The day of, I showed up solo in Battery Park to meet the rest of the 20 people in our group, who surprisingly were all NYC natives as well. Together, we boarded the Statue Cruise boat, and my old doubts came rushing back. What horror to even step foot on such a ship. How could I consider myself a savvy city-slicker after paying $18 for a ride I could get for free on the Staten Island Ferry (with the same views!). Around me: a gaggle of girls posing with Lady Liberty; a Midwestern family of five, with kids wearing Statue of Liberty crowns and buttons that read I ❤️ NY; and of course, throngs of selfie-stick-waving oglers. I laughed as they rushed back and forth from port to starboard, shoving each other to get a good shot of the skyline.
But isn’t that the fun of traveling? Hadn’t I raced to the top of the Eiffel Tower on my first time in France, taking endless photos of the Parisian lights twinkling in the night? Why had I lost that sense of excitement just because I was still within the city limits?
With that in mind, Ellis Island way exceeded my expectations. Standing in the gorgeous main hall, where 12 million immigrants passed in the early 20th century, I was left speechless. And that was only the first half of the adventure.
Next, we donned hard hats and set off for the Ellis Island Immigrant Hospital, which treated nearly 1.2 million people before later being used as a WWII internment camp, a Coast Guard hub, and a military detention center, until it was abandoned in 1954. Following a $6 million restoration in the ‘90s, it reopened to the public in 2014.
The sick passengers who once lived here were long gone, but their memory still haunted the halls thanks to a site-specific art installation by French artist JR. He blew up 26 archived black-and-white portraits to life-size and plastered them across the buildings.
Their faces peeked out at me from spider-webbed stairwells and behind creaking doors as we made our way through the contagious disease wing, isolation rooms, psych ward, and morgue, gingerly stepping over wood slabs, glass shards and dusty debris underfoot.
Doctors appeared on the chipped white tiles in the surgery; a young woman seemed to rest on a rusted bed frame; ghostly faces of children scowled from shattered window panes.
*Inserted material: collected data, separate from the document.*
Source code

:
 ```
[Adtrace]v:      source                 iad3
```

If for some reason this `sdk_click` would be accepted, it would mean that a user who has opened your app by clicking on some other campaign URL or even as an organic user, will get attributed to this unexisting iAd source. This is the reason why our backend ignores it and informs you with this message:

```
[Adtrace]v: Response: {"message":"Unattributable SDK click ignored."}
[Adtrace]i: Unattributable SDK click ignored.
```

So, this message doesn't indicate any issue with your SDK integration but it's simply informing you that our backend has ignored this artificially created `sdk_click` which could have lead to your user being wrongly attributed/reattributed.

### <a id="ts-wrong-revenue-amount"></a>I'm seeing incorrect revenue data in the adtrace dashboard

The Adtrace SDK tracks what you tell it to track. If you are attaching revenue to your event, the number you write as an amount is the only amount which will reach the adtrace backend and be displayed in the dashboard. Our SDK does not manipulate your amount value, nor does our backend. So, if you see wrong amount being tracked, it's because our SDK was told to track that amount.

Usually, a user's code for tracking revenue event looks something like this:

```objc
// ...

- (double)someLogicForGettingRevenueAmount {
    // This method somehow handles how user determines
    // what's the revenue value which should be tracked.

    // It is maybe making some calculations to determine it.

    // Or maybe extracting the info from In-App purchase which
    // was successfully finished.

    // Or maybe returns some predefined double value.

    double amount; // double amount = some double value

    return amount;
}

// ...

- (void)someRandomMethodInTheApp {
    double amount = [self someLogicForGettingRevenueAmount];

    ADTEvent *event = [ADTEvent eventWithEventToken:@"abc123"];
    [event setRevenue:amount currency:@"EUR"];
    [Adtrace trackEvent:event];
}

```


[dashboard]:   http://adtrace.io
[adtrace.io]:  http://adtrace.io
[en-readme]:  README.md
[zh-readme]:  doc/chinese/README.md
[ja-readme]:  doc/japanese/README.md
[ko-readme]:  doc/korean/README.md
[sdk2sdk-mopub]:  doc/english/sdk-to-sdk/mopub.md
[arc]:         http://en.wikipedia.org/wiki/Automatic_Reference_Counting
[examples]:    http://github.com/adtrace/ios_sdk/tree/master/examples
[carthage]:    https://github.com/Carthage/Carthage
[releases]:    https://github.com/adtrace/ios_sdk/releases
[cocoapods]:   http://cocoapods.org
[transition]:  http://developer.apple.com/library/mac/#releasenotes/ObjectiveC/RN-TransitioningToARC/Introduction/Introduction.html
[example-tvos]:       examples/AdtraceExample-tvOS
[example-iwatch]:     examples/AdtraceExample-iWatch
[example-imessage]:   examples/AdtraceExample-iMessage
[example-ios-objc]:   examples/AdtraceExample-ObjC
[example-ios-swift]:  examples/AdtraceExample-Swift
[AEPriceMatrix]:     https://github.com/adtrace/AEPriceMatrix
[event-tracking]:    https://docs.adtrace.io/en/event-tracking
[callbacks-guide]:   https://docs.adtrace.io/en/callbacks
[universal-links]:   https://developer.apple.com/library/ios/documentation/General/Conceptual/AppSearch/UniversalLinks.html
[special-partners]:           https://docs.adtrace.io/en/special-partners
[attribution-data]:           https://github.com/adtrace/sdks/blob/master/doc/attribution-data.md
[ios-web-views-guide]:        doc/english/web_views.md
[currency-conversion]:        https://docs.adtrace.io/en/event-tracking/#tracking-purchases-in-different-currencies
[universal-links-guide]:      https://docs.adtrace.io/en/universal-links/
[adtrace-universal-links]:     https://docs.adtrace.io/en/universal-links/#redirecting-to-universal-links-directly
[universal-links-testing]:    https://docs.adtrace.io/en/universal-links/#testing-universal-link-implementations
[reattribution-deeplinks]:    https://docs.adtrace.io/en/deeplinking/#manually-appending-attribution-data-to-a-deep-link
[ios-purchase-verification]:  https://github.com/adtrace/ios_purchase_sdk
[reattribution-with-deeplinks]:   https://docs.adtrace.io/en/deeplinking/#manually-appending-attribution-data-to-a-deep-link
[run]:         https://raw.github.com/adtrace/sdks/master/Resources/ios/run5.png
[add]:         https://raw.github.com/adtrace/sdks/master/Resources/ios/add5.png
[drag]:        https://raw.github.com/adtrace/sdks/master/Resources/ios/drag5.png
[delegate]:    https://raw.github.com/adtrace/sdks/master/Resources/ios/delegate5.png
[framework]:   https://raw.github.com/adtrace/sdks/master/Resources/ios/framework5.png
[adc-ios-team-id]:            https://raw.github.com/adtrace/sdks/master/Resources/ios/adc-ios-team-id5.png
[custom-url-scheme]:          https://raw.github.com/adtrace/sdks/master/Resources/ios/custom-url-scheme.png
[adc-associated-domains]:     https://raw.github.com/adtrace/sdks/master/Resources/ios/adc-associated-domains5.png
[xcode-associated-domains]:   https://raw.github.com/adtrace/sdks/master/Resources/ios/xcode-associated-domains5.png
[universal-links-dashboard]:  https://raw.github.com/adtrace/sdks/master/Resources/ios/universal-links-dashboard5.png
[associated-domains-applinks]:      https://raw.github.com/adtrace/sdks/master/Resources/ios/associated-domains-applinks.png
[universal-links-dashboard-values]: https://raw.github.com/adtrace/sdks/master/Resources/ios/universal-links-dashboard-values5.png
I felt like an explorer, unearthing a forbidden and forgotten place.
Had it not been for that outing, I would’ve never guessed any of it even existed. Not only did it refresh my perspective, but it was also a way to learn the stories behind the area. It gave the city layers, texture and life that I had taken for granted — all because I was too arrogant to join the rest of the crowds and too much of a cynic to think that the hype might not always be overrated. I was forced to swallow my pride and give the Nikon-toting sightseers more credit. Maybe, it’s not so bad being a tourist after all.